The wife of a British businessman who had been watching a video cassette with her children in her apartment stopped halfway through the film to go to bed. When she started up the video the next day, she found that it had been replaced by a porno film.

Finally, our administrative officer, who was of Ukrainian origin, was targeted in an elaborate, well planned recruitment effort that later became the subject of a State Department Diplomatic Security training film. Though it undoubtedly was conducted by the Soviet KGB, it presumably was assisted and supported by DS.

The foregoing incidents give a taste of what it was like to live as an American diplomat in Bulgaria during the waning days of communism. They definitely colored our feelings negatively about a country where it was virtually impossible for us to develop normal relationships with ordinary citizens, despite our best efforts and the fact that we spoke their language. The message was clear -– your embassy is allowed to function here but only on our terms and under our control.

Post-Cold War Bulgaria

Fast forward to August 2003, when I spent three delightful weeks on temporary duty (TDY) at the US embassy in Sofia, filling in as acting deputy chief of mission between the departure of the incumbent and arrival of his successor. None of the constraints that had hampered our tour there were present, or at least visible. I traveled freely within the country, without surveillance, and met with many of the kinds of people who had been “off limits” previously. Small businesses had sprung up everywhere, and the atmosphere on the streets seemed more “normal.”

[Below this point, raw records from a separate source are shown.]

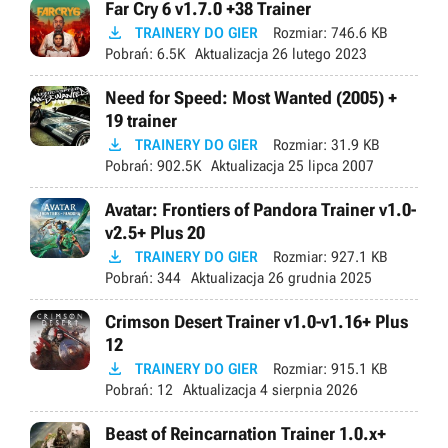
Far Cry 6 v1.7.0 +38 Trainer

TRAINERY DO GIER
Rozmiar:
746.6 KB
Pobrań:
6.5K
Aktualizacja
26 lutego 2023
Need for Speed: Most Wanted (2005) +
19 trainer

TRAINERY DO GIER
Rozmiar:
31.9 KB
Pobrań:
902.5K
Aktualizacja
25 lipca 2007
Avatar: Frontiers of Pandora Trainer v1.0-
v2.5+ Plus 20

TRAINERY DO GIER
Rozmiar:
927.1 KB
Pobrań:
344
Aktualizacja
26 grudnia 2025
Crimson Desert Trainer v1.0-v1.16+ Plus
12

TRAINERY DO GIER
Rozmiar:
915.1 KB
Pobrań:
12
Aktualizacja
4 sierpnia 2026
Beast of Reincarnation Trainer 1.0.x+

Had Bulgaria resolved all of its problems after shedding its previous regime? Of course not. Indeed, greater freedom had been accompanied by new problems, such as the appearance of organized crime. Nevertheless, the “new” Bulgaria was a welcome change from the oppressive place where we had spent three years of our life, and it was a pleasure to be able to experience it.End.

 


Jonathan B. Rickert

Retired Senior Foreign Service officer Jonathan B. Rickert spent over 35 years of his career in London, Moscow, Vienna, Port of Spain, Sofia, and Bucharest (twice), as well as in Washington.  His last two overseas assignments were as deputy chief of mission in Bulgaria and Romania.  Mr. Rickert holds a B.A. degree in history from Princeton University and an M.A. in international relations from the George Washington University.